[START OF EXCERPT PROVIDED]

By Manoj K. Srivastwa

Chief Justice John Marshall, a celebrated US judge, said “What is it that makes us trust our judges? Their independence in office and manner of appointment.1

Indubitably, access to justice is one of the basic democratic rights of the people and the trust of the people on the judges and judicial system is paramount as no democracy or nation can survive once trust on judges is eroded and access to justice is impaired and that trust per se is directly proportional to “their independence in office and manner of appointment.” Any attempt, even slightly, from any quarter, be it the Government,to interfere with the independence of the judiciary shall mar the trust of “We the people” which was conferred by the Constitution for the people. The independence of judges and manner of their appointment are being debated among all its stakeholders inter alia the Judiciary, Governments, the Bar, intelligentsia of the country and the consumer of the judicial system.

Of late, the issue has further taken a sharp contrast when the Law Minister, Kiren Rijiju, said, “Nowhere else in the world do judges appoint judges”2 whereas per contra newly appointed Chief Justice of India Justice D.Y. Chandrachud emphasized, “no constitutional institution or model is perfect. We need to strengthen the collegium system by ironing out the creases and by being responsive to criticism. A consulting judge will recommend only those whom he knows. The fittest of candidates should be elevated as judges, not the person whom the consulting judge knows.”3

Access to justice

Access to justice is not only a fundamental right of every citizen but it is embedded threadbare in every provision of the Constitution of India right from the Preamble of the Constitution and particularly under Article 226 and Article 32. The selection of the best suitable and deserving judges in Supreme Court of India and High Courts in India is one of the facets of that right to access to justice as the public deserve the best suitable judge to render quality justice fearlessly and impartially which is not mere a formality but a constitutional command to establish the rule of law.

[END OF EXCERPT PROVIDED]

- SHORT PROBLEM 1: In the excerpt on judicial appointments, what did Law Minister Kiren Rijiju say about judges?
- SHORT PROBLEM 2: Translate this sentence from the excerpt on judicial appointments into Spanish: "The fittest of candidates should be elevated as judges, not the person whom the consulting judge knows."
- SHORT PROBLEM 3: According to the excerpt on judicial appointments, why is selecting the most suitable judges part of the right to access to justice?

[START OF INFORMATION SUPPLIED]

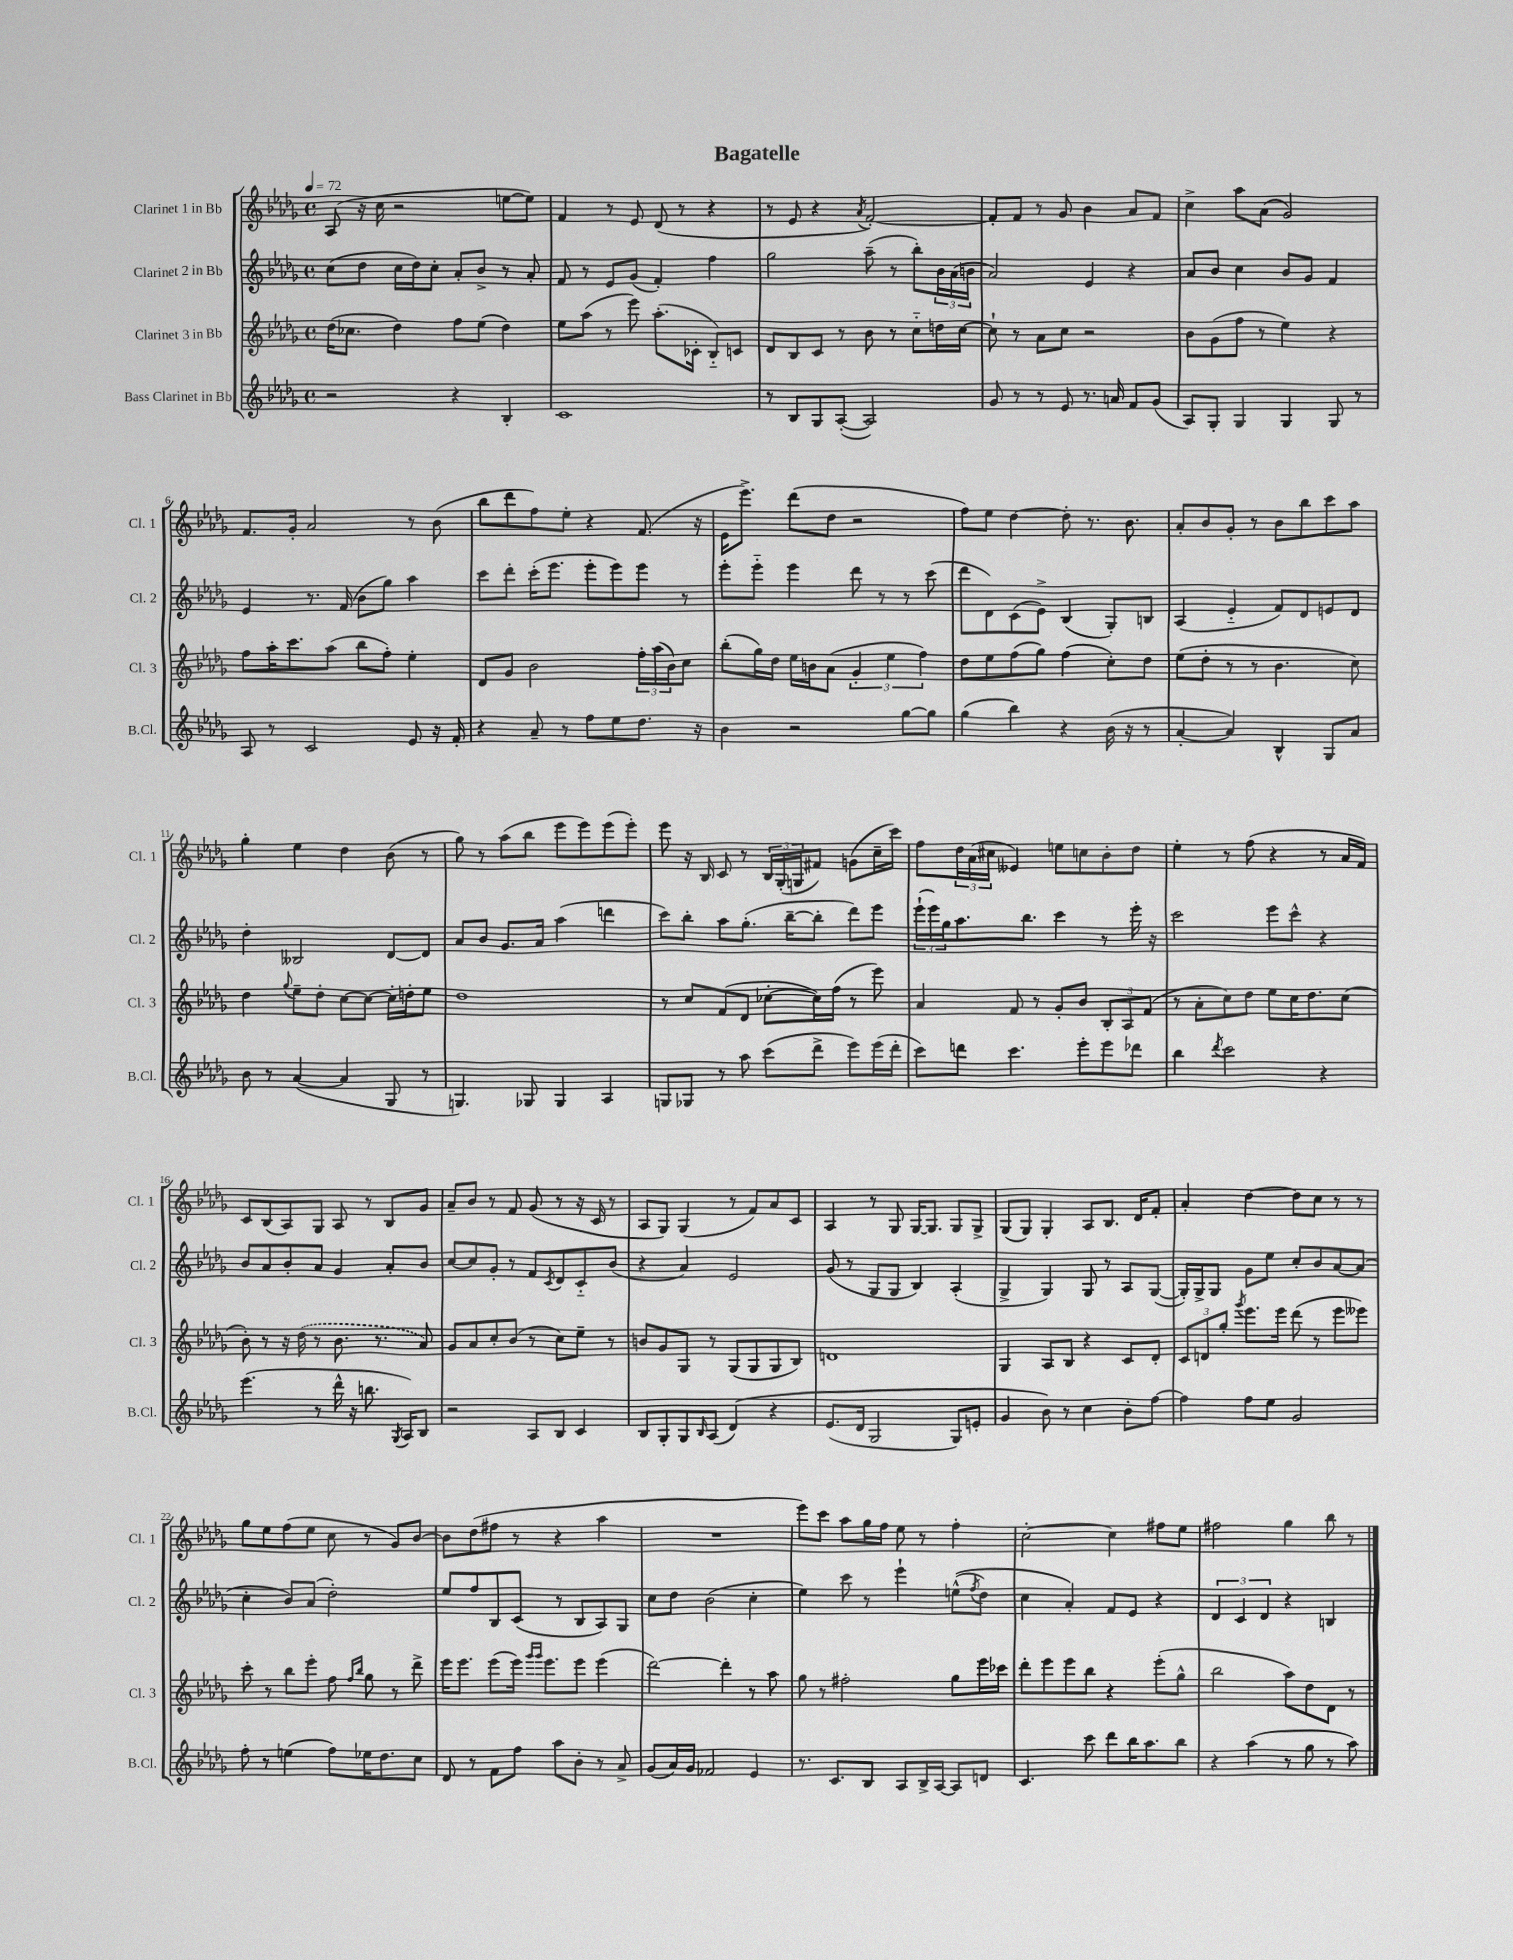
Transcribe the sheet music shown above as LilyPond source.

\header { title = "Bagatelle" }
<<
\new StaffGroup <<
\new Staff = "s0" \with { instrumentName = "Clarinet 1 in Bb" shortInstrumentName = "Cl. 1" } {
    \clef treble \key des \major \defaultTimeSignature \time 4/4 \tempo 4 = 72
    aes8( r16 c''16 r2 e''8~ e''8) |
    f'4 r8 ees'8 des'8( r8 r4 |
    r8 ees'8 r4 \acciaccatura { aes'8 } f'2~-.) |
    f'8-. f'8 r8 ges'8 bes'4 aes'8 f'8 |
    c''4-> aes''8 aes'8( ges'2) |
    f'8. ges'16-. aes'2 r8 bes'8( |
    bes''8 des'''8 f''8) ees''8-. r4 f'8.( r16 |
    ees'16 ees'''8.->) des'''8( des''8 r2 |
    f''8) ees''8 des''4~ des''8-. r8. bes'8. |
    aes'8-. bes'8 ges'8-. r8 bes'8 bes''8 c'''8 aes''8 |
    ges''4-. ees''4 des''4 bes'8( r8 |
    ges''8) r8 aes''8( bes''8 ees'''8 ees'''8) ees'''8( ees'''8-.) |
    ees'''8 r16 bes16 c'8 r8 \tuplet 3/2 { bes16 ges16-.( g16 } fis'8) g'8( c''16-- c'''16) |
    f''8 \tuplet 3/2 { des''16 aes'16( cis''16 } eeses'4) e''8 c''8 bes'8-. des''8 |
    ees''4-. r8 f''8( r4 r8 aes'16 f'16) |
    c'8 bes8( aes8) ges8 aes8 r8 bes8 ges'8 |
    aes'8-- bes'8 r8 f'8 ges'8( r8 r16 c'16 r8 |
    aes8 ges8) ges4( r8 f'8) aes'8 c'8 |
    aes4 r8 ges8 ges16~ ges8. ges8 ges8-> |
    ges8( ges8) ges4-. aes8 bes8. des'16 f'8-. |
    aes'4-. des''4~ des''8 c''8 r8 r8 |
    ges''8 ees''8 f''8( ees''8 c''8 r8 ges'8) bes'8~ |
    bes'8 des''8( fis''8 r8 r4 aes''4 |
    R1 |
    ees'''8) c'''8 aes''8 ges''16 f''16 ees''8 r8 f''4-. |
    c''2~-. c''4 fis''8 ees''8 |
    fis''2 ges''4 bes''8 r8 \bar "|." |
}
\new Staff = "s1" \with { instrumentName = "Clarinet 2 in Bb" shortInstrumentName = "Cl. 2" } {
    \clef treble \key des \major \defaultTimeSignature \time 4/4
    c''8( des''8 c''16 des''16) c''8-. aes'8-. bes'8-> r8 aes'8-. |
    f'8 r8 ees'8 ges'8( f'4-.) f''4 |
    ges''2 aes''8--( r8 bes''8-.) \tuplet 3/2 { bes'16 aes'16( b'16 } |
    aes'2) ees'4 r4 |
    aes'8 bes'8 c''4 bes'8 ges'8 f'4 |
    ees'4 r8. f'16( bes'8 ges''8) aes''4 |
    c'''8 des'''8-. c'''16-.( ees'''8. ees'''8-. ees'''8) ees'''8 r8 |
    ees'''8-. ees'''8-_ ees'''4 des'''8 r8 r8 c'''8( |
    des'''8 des'8) c'8( ees'8->) bes4( ges8-.) b8 |
    aes4( ees'4-_ f'8) des'8 e'8 des'8 |
    des''4-. beses2 des'8~ des'8 |
    aes'8 bes'8 ges'8. aes'16 aes''4( d'''4 |
    c'''8) bes''8-. aes''8 ges''8.-.( bes''16~-- bes''8-. des'''8) ees'''8 |
    \tuplet 3/2 { ees'''16-!( ees'''16) ges''16 } aes''8. bes''8. c'''4 r8 ees'''16-. r16 |
    c'''2 ees'''8 c'''8-^ r4 |
    bes'8 aes'8 bes'8-. aes'8 ges'4 aes'8-. bes'8 |
    c''8~ c''8 ges'8-. r8 f'8 \acciaccatura { c'8 } des'8 c'8-_ bes'8( |
    r4 aes'4) ees'2 |
    ges'8( r8 ges8 ges8 bes4) aes4-.( |
    ges4-> ges4) ges8 r8 aes8 ges8~( |
    ges16-.) ges16-> ges8 ges'8 ees''8 c''8-. bes'8 aes'8~ aes'8( |
    c''4-. bes'8) aes'8( des''2-.) |
    ees''8 f''8 bes8 c'8( r8 bes8 aes8) ges8 |
    c''8 des''8 bes'2( c''4-. |
    ees''4) c'''8 r8 ees'''4-! e''8-^(\( \acciaccatura { f''8 } des''8) |
    c''4 aes'4-.\) f'8 ees'8 r4 |
    \tuplet 3/2 { des'4 c'4 des'4 } r4 b4 \bar "|." |
}
\new Staff = "s2" \with { instrumentName = "Clarinet 3 in Bb" shortInstrumentName = "Cl. 3" } {
    \clef treble \key des \major \defaultTimeSignature \time 4/4
    des''16( ces''8. des''4) f''8 ees''8( des''4) |
    ees''8 aes''8( r8 ees'''8) aes''8.-.( ces'16-. bes8-_) c'8 |
    des'8 bes8 c'8 r8 bes'8 r8 c''8-_ d''16 c''16~ |
    c''8-! r8 aes'8 c''8 r2 |
    bes'8 ges'8( f''8 r8 ees''4) r4 |
    f''8 aes''16-. c'''8. aes''8( bes''8 f''8-.) ees''4-. |
    des'8 ges'8 bes'2 \tuplet 3/2 { f''16-. aes''16( bes'16) } c''8 |
    bes''8-.( ges''16) des''16 ees''16 b'16 aes'8( \tuplet 3/2 { ges'4-. ees''4 f''4) } |
    des''8 ees''8 f''8( ges''8) f''4( c''8-.) des''8 |
    ees''8( des''8-. r8 r8 bes'4. c''8) |
    des''4 \appoggiatura { ges''8 } ees''8-- des''8-. c''8~ c''8~ c''16-. d''16-. ees''8 |
    des''1 |
    r8 c''8 f'8( des'8 ces''8~-. ces''16) f''16( r8 ees'''8) |
    aes'4 f'8 r8 ges'8-. bes'8 \tuplet 3/2 { bes8-. aes8 f'8( } |
    r8 aes'8-. c''8) des''8 ees''8 c''16 des''8. c''8( |
    bes'8-.) r8 r16 \once \slurDashed des''16( r8 bes'8. r8. aes'8) |
    ges'8 aes'8 c''8-. bes'8( r8 c''8) ees''8-- r8 |
    b'8 ges'8 ges8 r8 ges8( ges8 ges8 bes8) |
    d'1 |
    ges4 aes8 bes8 r4 c'8 des'8-. |
    \tuplet 3/2 { c'8 d'8 ges''8-. } \acciaccatura { ges'''8 } ees'''8. ees'''16 des'''8( r8 ees'''8 eeses'''8) |
    c'''8-. r8 bes''8 ees'''8-. f''8 \grace { f''16 bes''16 } ges''8 r8 des'''8-> |
    ees'''16 ees'''8. ees'''8( ees'''16) \grace { ges'''16 ges'''16 } ees'''8. ees'''8 ees'''4( |
    des'''2~) des'''4-. r8 aes''8 |
    ges''8 r8 fis''2-. ges''8 ees'''16 ces'''16 |
    des'''8-. ees'''8 ees'''8 bes''8 r4 ees'''8-.( ges''8-^ |
    bes''2 aes''8) des''8 des'8 r8 \bar "|." |
}
\new Staff = "s3" \with { instrumentName = "Bass Clarinet in Bb" shortInstrumentName = "B.Cl." } {
    \clef treble \key des \major \defaultTimeSignature \time 4/4
    r2 r4 bes4-. |
    c'1 |
    r8 bes8 ges8 aes8~-.( aes2) |
    ges'8 r8 r8 ees'8 r8. a'16 f'8 ges'8( |
    aes8) ges8-. ges4 ges4 ges8 r8 |
    aes8 r8 c'2 ees'8 r16 f'16-. |
    r4 aes'8-- r8 f''8 ees''8 des''8. r16 |
    bes'4 r2 ges''8~ ges''8 |
    ges''4( bes''4) r4 bes'16( r16 r8 |
    aes'4~-. aes'4) bes4-^ ges8 aes'8 |
    bes'8 r8 aes'4~( aes'4 ges8 r8 |
    g4.) ges8 ges4 aes4 |
    g8 ges8 r8 aes''8 c'''8( des'''8-> ees'''8) ees'''16( des'''16-. |
    c'''8) d'''8 c'''4. ees'''8-. ees'''8 des'''8 |
    bes''4 \acciaccatura { des'''8 } c'''2 r4 |
    ees'''4.( r8 des'''16-^ r16 b''8. \acciaccatura { ges8 } aes16) bes8 |
    r2 aes8 bes8 c'4 |
    bes8 ges8-. ges8 \grace { bes16 } aes8( des'4)\( r4 |
    ees'8.( des'16 ges2 ges8) e'8-. |
    ges'4 bes'8\) r8 c''4 bes'8-. f''8~ |
    f''4 f''8 ees''8 ges'2 |
    f''8-. r8 e''4( f''8) ees''16 des''8. c''8 |
    des'8 r8 f'8 f''8 aes''8 bes'8-. r8 aes'8-> |
    ges'8( aes'16) ges'16 fes'2 ees'4 |
    r8. c'8. bes8 aes8 bes16-> aes16~ aes8 d'8 |
    c'4. c'''8 des'''8 bes''16 aes''8. bes''8 |
    r4 aes''4( r8 ges''8 r8 aes''8) \bar "|." |
}
>>
>>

[END OF INFORMATION SUPPLIED]

- WRITTEN REPLY 1: He said, "Nowhere else in the world do judges appoint judges."

- WRITTEN REPLY 2: Los candidatos más idóneos deberían ser elevados a jueces, no la persona a quien conoce el juez consultor.

- WRITTEN REPLY 3: The public deserves the most suitable judge to deliver quality justice fearlessly and impartially. The excerpt calls this a constitutional command to establish the rule of law, not a mere formality.